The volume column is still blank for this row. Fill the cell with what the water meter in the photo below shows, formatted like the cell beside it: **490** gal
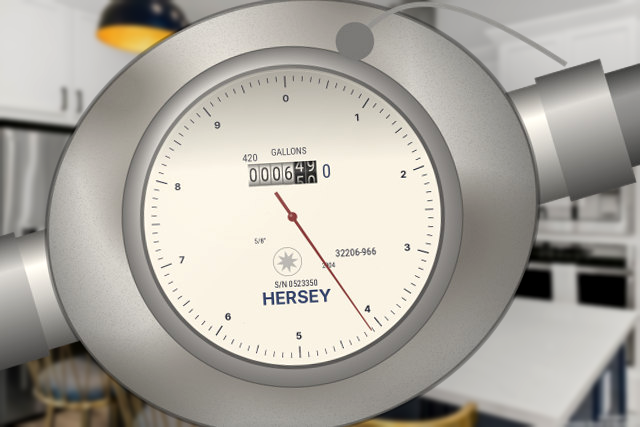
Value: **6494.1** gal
* * *
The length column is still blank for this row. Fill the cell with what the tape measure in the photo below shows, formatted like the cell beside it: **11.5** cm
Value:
--
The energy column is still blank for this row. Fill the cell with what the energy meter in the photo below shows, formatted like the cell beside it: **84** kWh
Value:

◆ Instructions to follow: Locate every line in the rows that contains the word "meter" and copy each one in full.

◆ Written answer:
The volume column is still blank for this row. Fill the cell with what the water meter in the photo below shows, formatted like the cell beside it: **490** gal
The energy column is still blank for this row. Fill the cell with what the energy meter in the photo below shows, formatted like the cell beside it: **84** kWh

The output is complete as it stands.